Is D's pointer subtraction more permissive than C (and C++)?
Ali Çehreli
acehreli at yahoo.com
Fri Apr 1 15:52:39 UTC 2022
As the following quote from a Microsoft document claims, and as I've
already known, pointer subtraction is legal only if the pointers are
into the same array: "ANSI 3.3.6, 4.1.1 The type of integer required to
hold the difference between two pointers to elements of the same array,
ptrdiff_t." (
https://docs.microsoft.com/en-us/cpp/c-language/pointer-subtraction?view=msvc-170
)
I suspect "array" means "a block of memory" there because arrays are
ordinarily malloc'ed pieces of memory in C.
1) Is D more permissive (or anemic in documentation:))?
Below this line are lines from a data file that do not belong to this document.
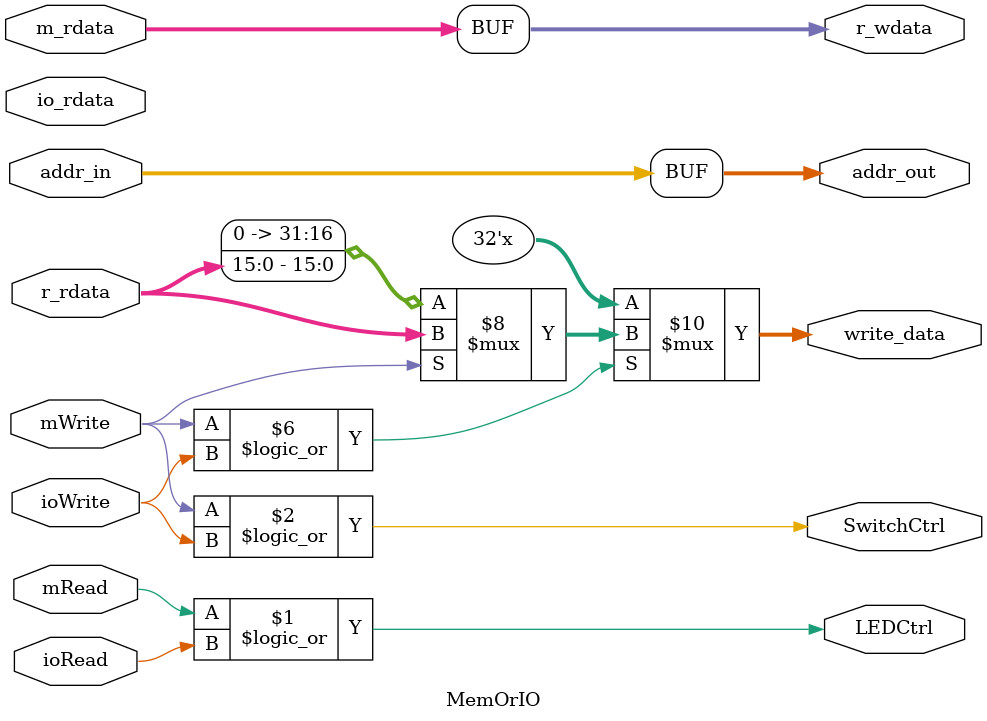
<source format=v>
`timescale 1ns / 1ps
module MemOrIO( mRead, mWrite, ioRead, ioWrite,addr_in, addr_out,
m_rdata, io_rdata, r_wdata, r_rdata, write_data, LEDCtrl, SwitchCtrl);
input mRead; // read memory, from Controller
input mWrite; // write memory, from Controller
input ioRead; // read IO, from Controller
input ioWrite; // write IO, from Controller
input[31:0] addr_in; // from alu_result in ALU
output[31:0] addr_out; // address to Data-Memory
input[31:0] m_rdata; // data read from Data-Memory
input[15:0] io_rdata; // data read from IO,16 bits
output[31:0] r_wdata; // data to Decoder(register file)
input[31:0] r_rdata; // data read from Decoder(register file)
output reg[31:0] write_data; // data to memory or I/O?m_wdata, io_wdata?
output LEDCtrl; // LED Chip Select
output SwitchCtrl;

//address assignment
assign addr_out= addr_in;
// The data wirte to register file may be from memory or io.
// While the data is from io, it should be the lower 16bit of r_wdata.
assign r_wdata = m_rdata;
// Chip select signal of Led and Switch are all active high;
assign LEDCtrl= mRead || ioRead;
assign SwitchCtrl= mWrite || ioWrite;
always @* begin
if((mWrite==1)||(ioWrite==1))
//wirte_data could go to either memory or IO. where is it from?
write_data = ((mWrite == 1'b1)?r_rdata:{16'b0000000000000000,r_rdata[15:0]});
else
write_data = 32'hZZZZZZZZ;
end
endmodule


</source>
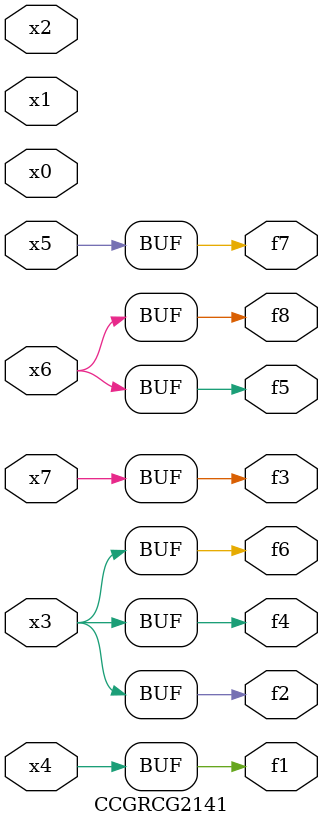
<source format=v>
module CCGRCG2141(
	input x0, x1, x2, x3, x4, x5, x6, x7,
	output f1, f2, f3, f4, f5, f6, f7, f8
);
	assign f1 = x4;
	assign f2 = x3;
	assign f3 = x7;
	assign f4 = x3;
	assign f5 = x6;
	assign f6 = x3;
	assign f7 = x5;
	assign f8 = x6;
endmodule

</source>
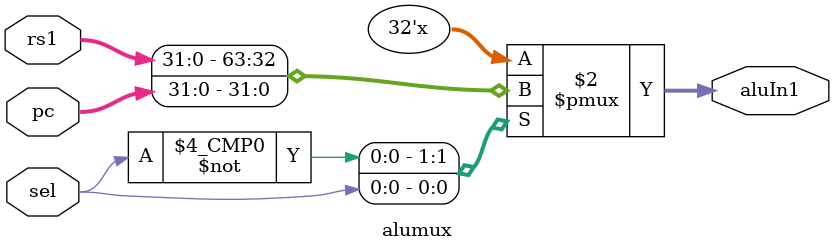
<source format=v>
module alumux(
    input wire sel,
    input wire[31:0] rs1,
    input wire[31:0] pc,
    output reg[31:0] aluIn1
);

always @(*) begin
    case(sel)
    1'b0: aluIn1 = rs1;
    1'b1: aluIn1 = pc;
    endcase

end

endmodule



</source>
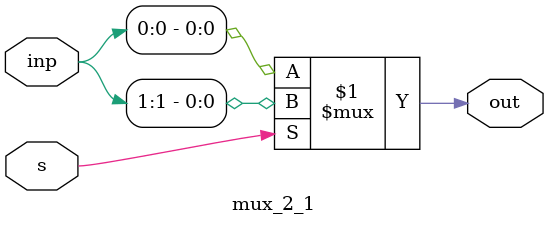
<source format=v>
module mux_2_1(out,inp,s);
  input s;
  input [1:0]inp;
  output out;
  assign out = s? inp[1] : inp[0];
endmodule
</source>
I ask because
paragraph 5 below does not mention the pointers should be related in any
way:
https://dlang.org/spec/expression.html#pointer_arithmetic
2) Is subtracting pointers that used to be in the same array legal.
void main() {
auto a = [ 1, 2 ];
auto b = a;
assert(a.ptr - b.ptr == 0); // i) Obviously legal?
// Drop the first element
a = a[1..$];
assert(a.ptr - b.ptr == 1); // ii) GC-behaviorally legal?
// Save the pointer
const old_aPtr = a.ptr;
// and move the array to another memory
a.length = 1_000_000;
// Expect a and b are on different blocks of memory
assert(a.ptr != old_aPtr);
assert(old_aPtr - b.ptr == 1); // iii) Practically legal?
}
Regardless of your answer, I will go ahead and perform that last
subtraction :).
Ali
P.S. I am trying to implement a type where slices will follow the
elements as the elements may be moved in memory:
const old_aPtr = a.ptr;
a ~= e;
if (a.ptr != old_aPtr) {
// Elements are moved; adjust the slice
assert(b.ptr >= old_aPtr);
const old_bOffset = b.ptr - old_aPtr;
b = a[old_bOffset .. $];
}
If you ask why I don't keep offsets instead of slices to begin with, I
want to use pointers (implicitly in D slices) so that they participate
in the ownership of array elements so that the GC does not free earlier
elements as the buffer is popFronted as well.